Asked if there were indications that the invitations were deliberately turned down, Swee Seng Yap, executive director of Forum Asia, one of the organizers of the meeting, said: “It is difficult to speculate because there were no official reasons given.”

“We can only express disappointment because we are concerned with the process. This is going backward. In the last APF in February 2009, our dialogue was with the Asean director general himself and the Thai foreign minister,” said Yap, who is also part of the Network for Transformative Social Protection.

“This is bad for Asean as this goes against the people-centered aspirations committed in the Asean Charter,” he added.

The Asean Secretariat was supposed to send the deputy secretary general but there was a conflict in schedules, said Jenina Joy Chavez of the Focus on the Global South and part of the steering committee of the Forum.

“While we want to take the process a step forward, they want to take a step backward,” Yap said, noting that in the February 2009 meeting, some governments were uncomfortable engaging with civil society.

“From the last engagement, maybe they wanted to scale back and control the process.”

Thailand, as host of the Asean Summit that follows the APF, sent some officials, including Asda Jayanama, former Permanent Representative of Thailand to the United Nations in New York, who presented the developments in the Asean socio-cultural integration and reacted to the issues raised by the civil society.
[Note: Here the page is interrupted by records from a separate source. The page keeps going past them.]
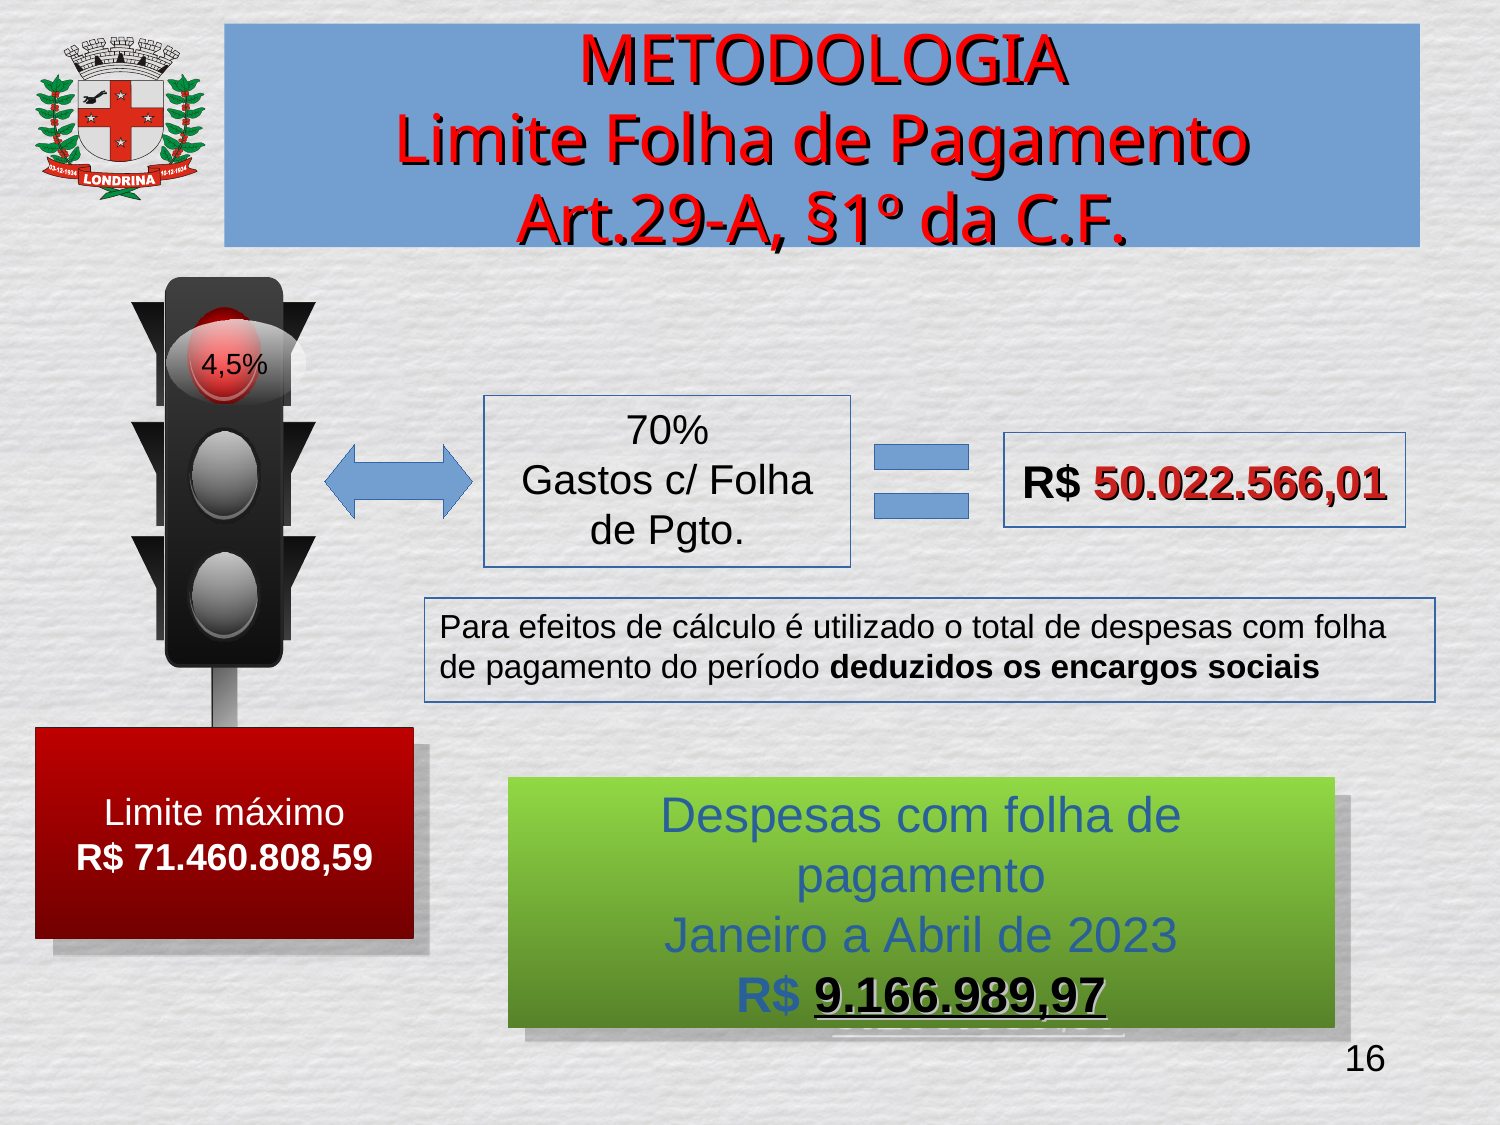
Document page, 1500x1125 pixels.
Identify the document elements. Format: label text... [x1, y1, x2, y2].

text_box [874, 444, 969, 470]
text_box [324, 444, 473, 519]
text_box Limite máximo R$ 71.460.808,59 [35, 727, 414, 939]
picture [0, 0, 1500, 1125]
text_box 4,5% [166, 319, 306, 406]
text_box [131, 277, 316, 727]
text_box Despesas com folha de pagamento Janeiro a Abril de 2023 R$ 9.166.989,97 [508, 777, 1335, 1028]
text_box Para efeitos de cálculo é utilizado o total de despesas com folha de pagamento do período deduzidos os encargos sociais [424, 597, 1435, 702]
text_box [874, 493, 969, 519]
text_box METODOLOGIA Limite Folha de Pagamento Art.29-A, §1º da C.F. [224, 23, 1420, 248]
text_box 70% Gastos c/ Folha de Pgto. [484, 395, 851, 567]
text_box <número> [1329, 1027, 1500, 1098]
text_box R$ 50.022.566,01 [1003, 432, 1406, 528]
From the Philippines, a representative from the Department of Labor and Employment was supposed to participate in the dialogue on socio-economic issues. Secretary Heherson Alvarez, presidential adviser on climate change, or Ambassador Orlando Mercado, Philippine Permanent Representative to Asean, were also supposed to speak on environmental issues.

Some 600 people from scores of organizations in the region attended the meeting, which was instead reformatted to a conversation among the participants.
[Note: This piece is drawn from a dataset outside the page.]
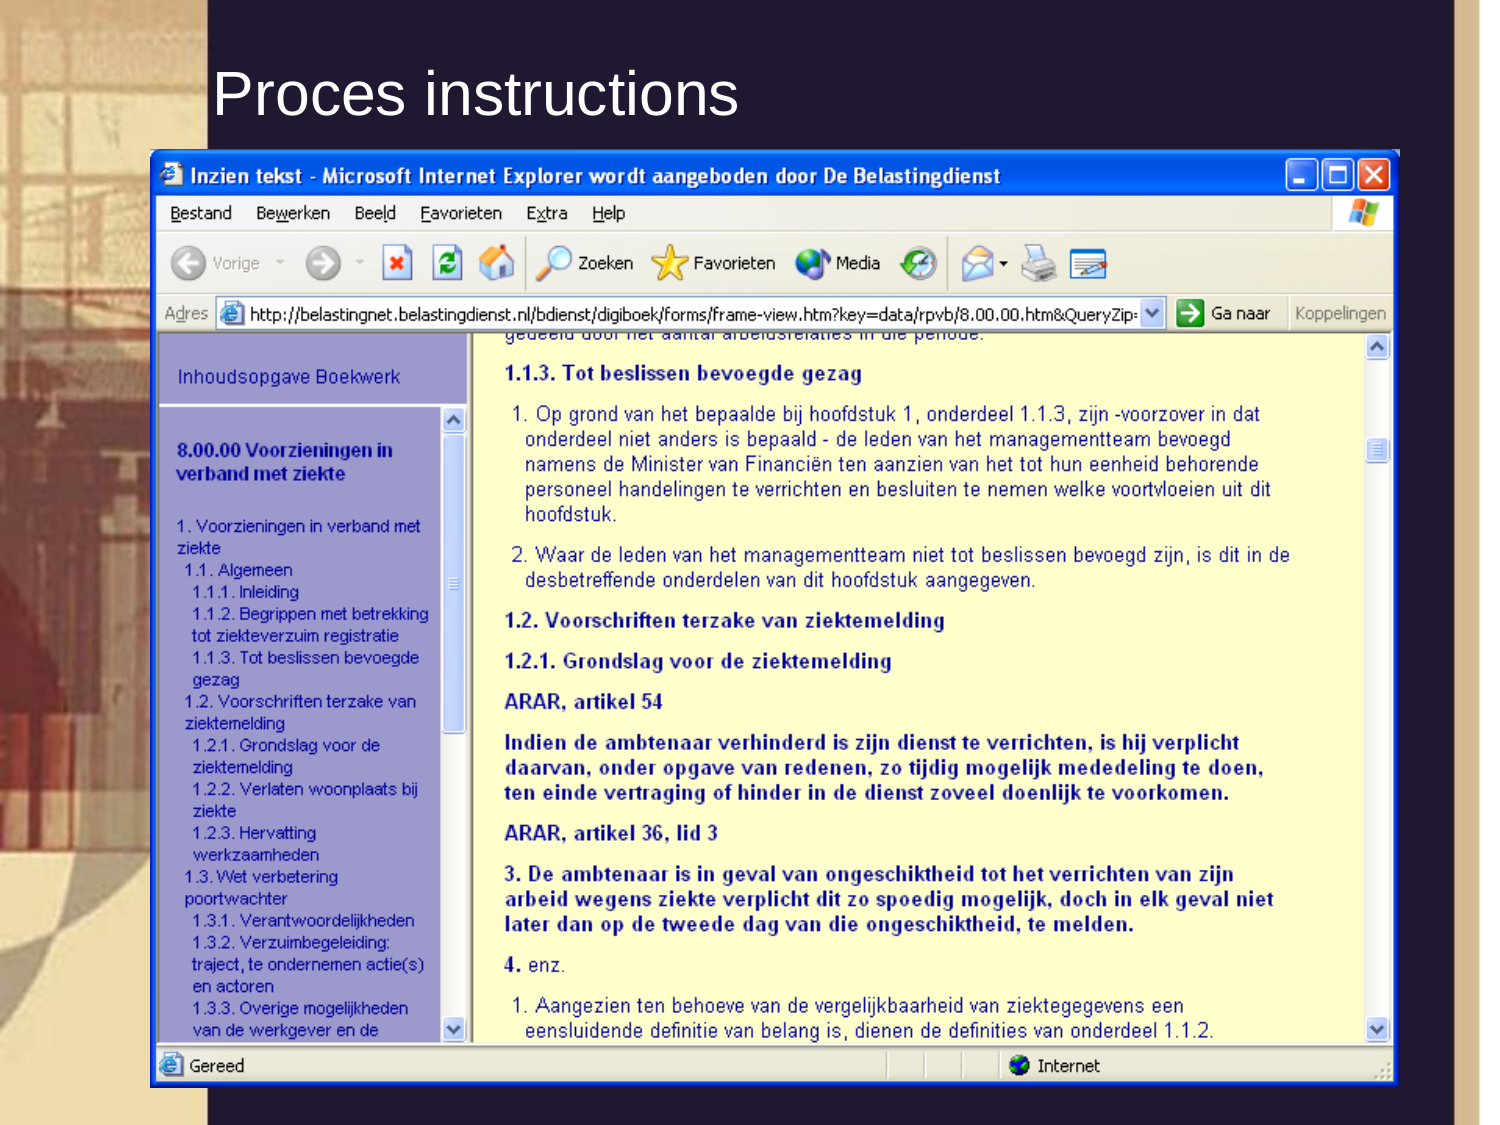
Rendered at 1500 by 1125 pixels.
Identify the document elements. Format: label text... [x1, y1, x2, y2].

The Network for Transformative Social Protection, which is pushing for basic rights for jobs and livelihood, homes, education, health care services, electricity, and clean air and water for everyone, asked that Asean recognize civil society participation and its input in “Development for a United Asean.”

The Asean Summit here will follow the ASEAN People's Forum on October 23-25.

Asean groups together Brunei, Cambodia, Indonesia, Laos, Malaysia, Myanmar, the Philippines, Singapore, Thailand, and Vietnam.